His dream was to return to San Miguel, to play during the festival there. One morning he got up early, the gang members all lived in a house in the 18th district, quietly gathered his things and left, caught the bus to Huehue. From that city he caught another, regional bus to El Tablon, the village of his birth where his mother lived on her small plot of land.

His mother was overjoyed to see him. She led him into the house to cook some kale and beans for him. She looked much better than he remembered her from two years ago. There was new light in her eyes and she had put on weight. The house was surrounded by tall corn, a healthy green that he’d never seen in the family crops before and her little garden of medicinal plants was flourishing.

He asked about his younger brother Carlos. It turned out that, a year earlier, he’d attended a demonstration against the Canadian mine in their Department.
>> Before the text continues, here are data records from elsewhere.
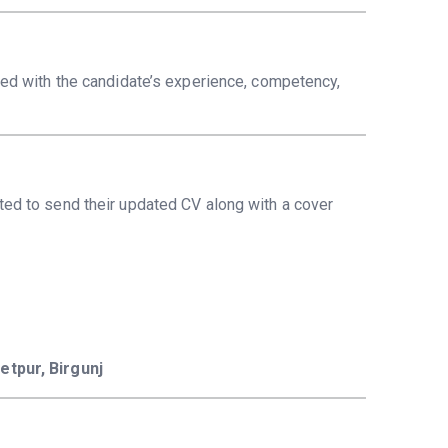
ned with the candidate’s experience, competency,
ted to send their updated CV along with a cover
etpur, Birgunj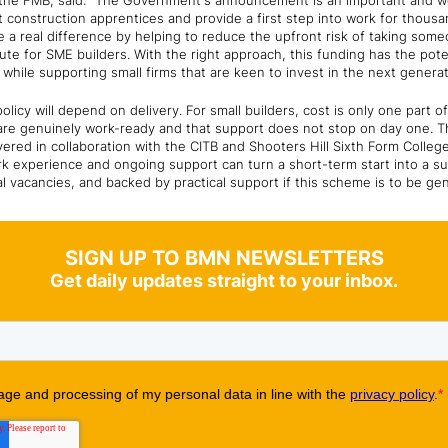
f the FMB, said: "The Government's announcement is an important and w
st construction apprentices and provide a first step into work for thous
a real difference by helping to reduce the upfront risk of taking someon
te for SME builders. With the right approach, this funding has the pote
while supporting small firms that are keen to invest in the next genera
olicy will depend on delivery. For small builders, cost is only one part 
re genuinely work-ready and that support does not stop on day one. Th
ivered in collaboration with the CITB and Shooters Hill Sixth Form Coll
rk experience and ongoing support can turn a short-term start into a s
al vacancies, and backed by practical support if this scheme is to be gen
SIGN UP TO BMN NEWSLETTERS
Get daily updates straight to your inbox.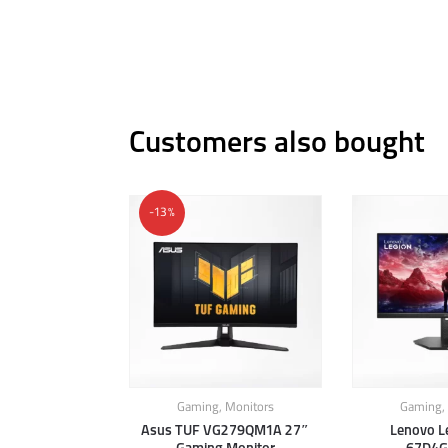
Customers also bought
-13%
Gaming
,
Monitors
Gaming
,
Asus TUF VG279QM1A 27″
Lenovo L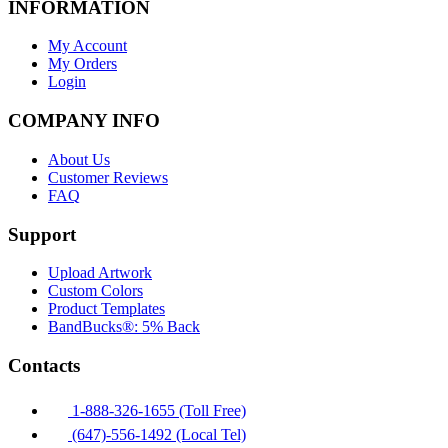
INFORMATION
My Account
My Orders
Login
COMPANY INFO
About Us
Customer Reviews
FAQ
Support
Upload Artwork
Custom Colors
Product Templates
BandBucks®: 5% Back
Contacts
1-888-326-1655 (Toll Free)
(647)-556-1492 (Local Tel)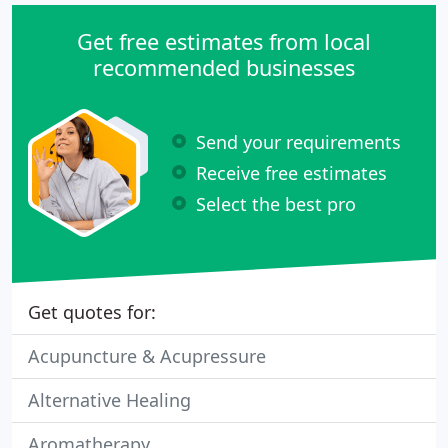
Get free estimates from local
recommended businesses
Send your requirements
Receive free estimates
Select the best pro
Get quotes for:
Acupuncture & Acupressure
Alternative Healing
Aromatherapy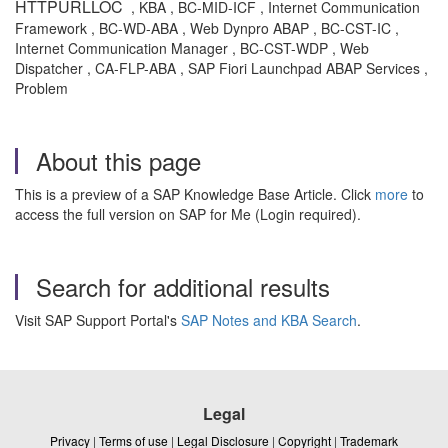
HTTPURLLOC
, KBA , BC-MID-ICF , Internet Communication
Framework , BC-WD-ABA , Web Dynpro ABAP , BC-CST-IC ,
Internet Communication Manager , BC-CST-WDP , Web
Dispatcher , CA-FLP-ABA , SAP Fiori Launchpad ABAP Services ,
Problem
About this page
This is a preview of a SAP Knowledge Base Article. Click
more
to
access the full version on SAP for Me (Login required).
Search for additional results
Visit SAP Support Portal's
SAP Notes and KBA Search
.
Legal
Privacy
|
Terms of use
|
Legal Disclosure
|
Copyright
|
Trademark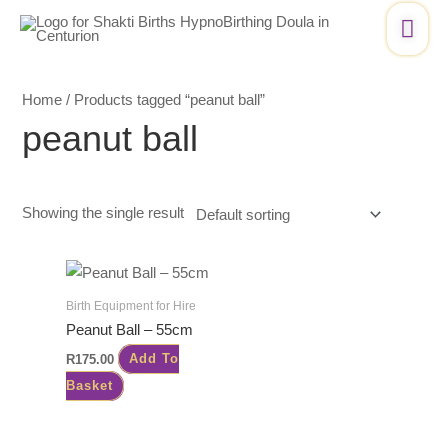
Skip
Mai
to
Me
content
Home
/ Products tagged “peanut ball”
peanut ball
Showing the single result
Birth Equipment for Hire
Peanut Ball – 55cm
R
175.00
Add To
Basket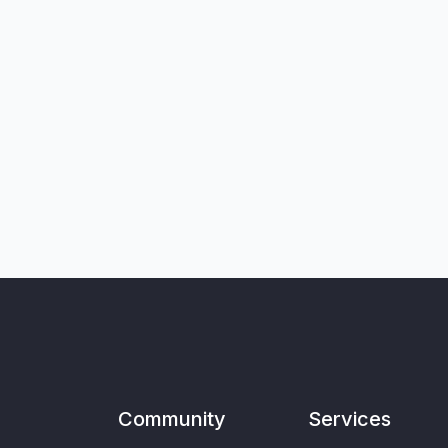
Community
Services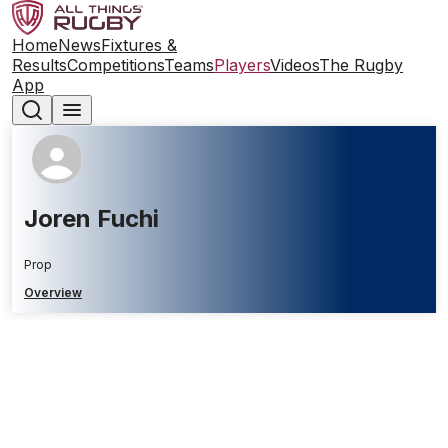
Home
News
Fixtures &
Results
Competitions
Teams
Players
Videos
The Rugby
App
Joren Fuchi
Prop
Overview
In order to accommodate the mine’s need for land, many people were forced to leave their small farms.

Carlos had received a warning that he had been photographed at the demonstration and that it would be best if he left the country.

He’d gone to Los Estados. He was established in Florida and was sending home money regularly.

Because his mother was alone, Bernabe decided to stay on to help with the crops. The festival in San Miguel was a few months away. Besides, he remembered how his father had loved his milpa, how every year he’d give each plant careful attention, and he wanted to know what it felt like, to really care from day to day for the crops you grew. Besides, he was ashamed at abandoning his mother in her grief and wanted to show her that he was worthy of her love and forgiveness.